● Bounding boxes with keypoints
--- START ---
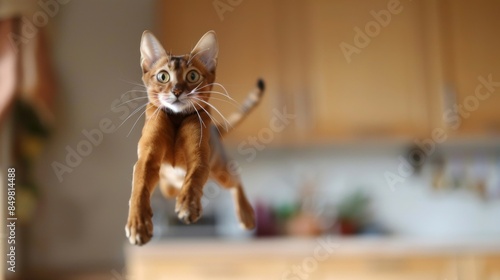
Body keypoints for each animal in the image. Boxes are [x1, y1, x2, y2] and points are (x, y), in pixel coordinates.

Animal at [125, 30, 266, 245]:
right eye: (163, 76)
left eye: (192, 75)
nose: (176, 91)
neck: (176, 120)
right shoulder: (146, 159)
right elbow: (139, 188)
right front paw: (138, 224)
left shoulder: (200, 157)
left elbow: (193, 180)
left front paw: (188, 206)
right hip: (168, 186)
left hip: (219, 169)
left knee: (235, 179)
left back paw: (246, 215)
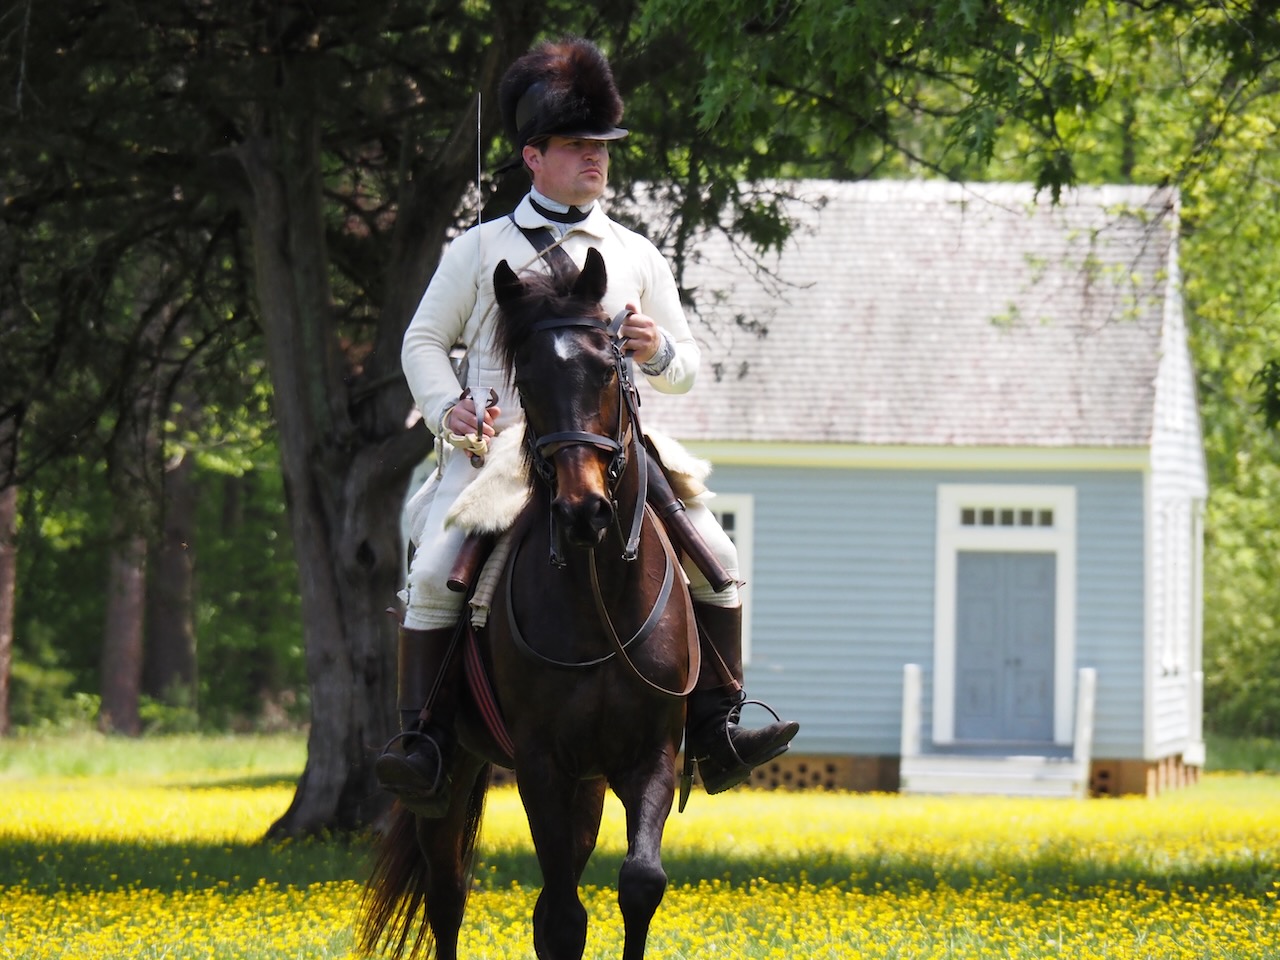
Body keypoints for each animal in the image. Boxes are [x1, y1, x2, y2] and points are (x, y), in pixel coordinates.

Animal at [359, 247, 699, 960]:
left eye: (608, 368)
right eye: (530, 381)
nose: (583, 510)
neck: (600, 599)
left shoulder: (648, 756)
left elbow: (639, 882)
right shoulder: (542, 765)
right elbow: (562, 915)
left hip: (588, 783)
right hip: (453, 773)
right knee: (447, 894)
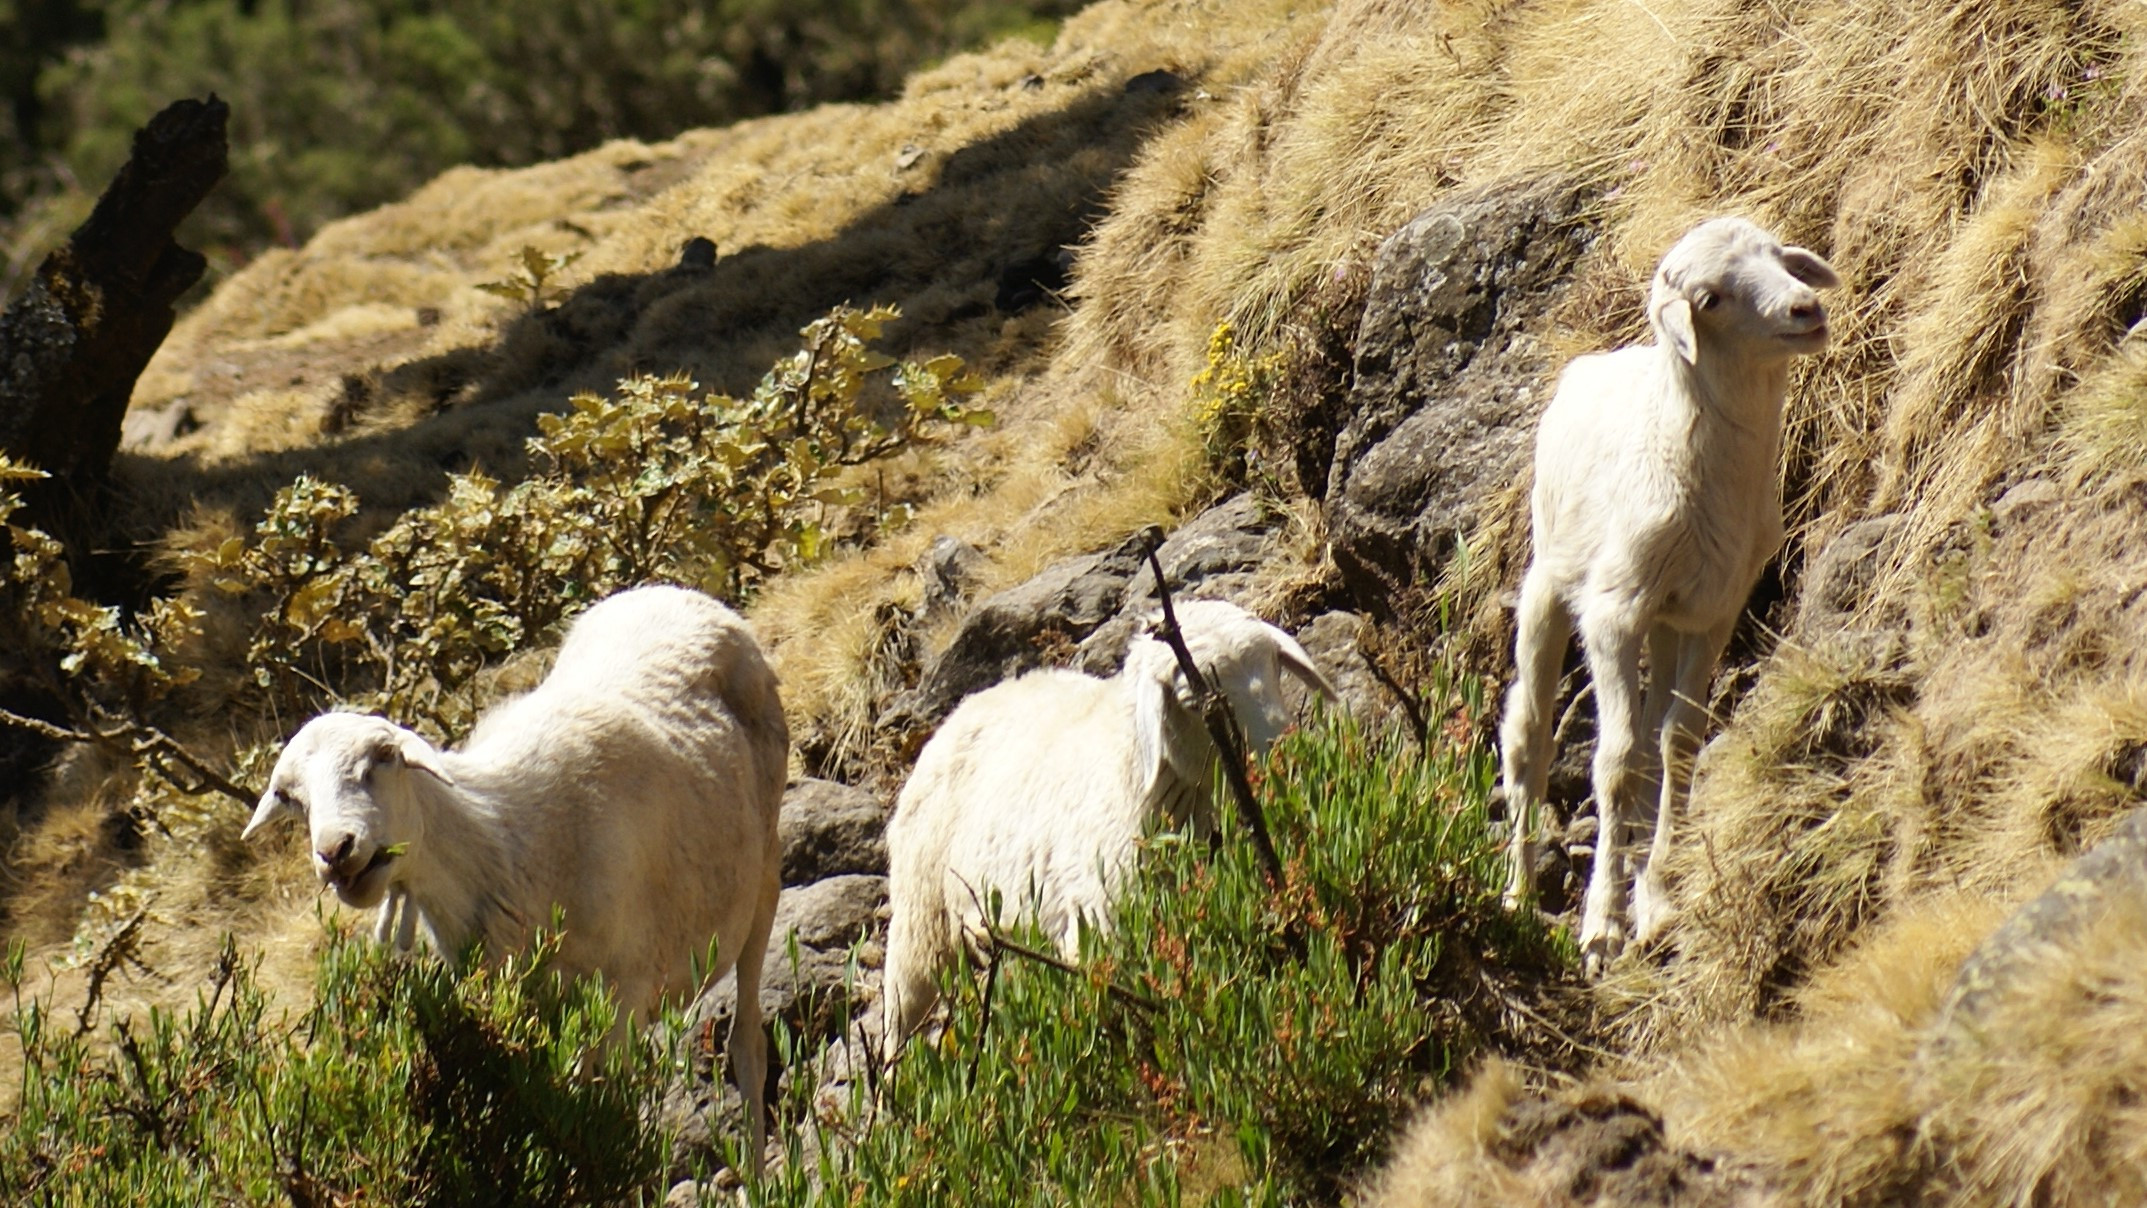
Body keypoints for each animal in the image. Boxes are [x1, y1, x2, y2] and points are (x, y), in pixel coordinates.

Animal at [243, 587, 794, 1175]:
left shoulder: (624, 991)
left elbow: (609, 1119)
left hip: (763, 873)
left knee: (748, 1043)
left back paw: (757, 1174)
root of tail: (675, 592)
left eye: (385, 756)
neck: (503, 840)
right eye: (291, 797)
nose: (336, 852)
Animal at [880, 600, 1331, 1064]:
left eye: (1273, 664)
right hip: (921, 918)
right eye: (1193, 698)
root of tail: (965, 707)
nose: (1281, 752)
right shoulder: (1099, 927)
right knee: (899, 1023)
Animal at [1502, 212, 1837, 978]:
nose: (1804, 309)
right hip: (1549, 583)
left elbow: (1675, 745)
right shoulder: (1612, 614)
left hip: (1666, 615)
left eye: (1778, 258)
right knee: (1528, 738)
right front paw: (1600, 926)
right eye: (1710, 298)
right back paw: (1518, 891)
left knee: (1653, 732)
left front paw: (1654, 902)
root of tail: (1590, 363)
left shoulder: (1712, 612)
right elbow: (1616, 760)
--- END ---
For the string "back", filter the data and copy out each line where it occurs.

left back paw: (246, 215)
left back paw: (757, 1174)
right back paw: (1518, 891)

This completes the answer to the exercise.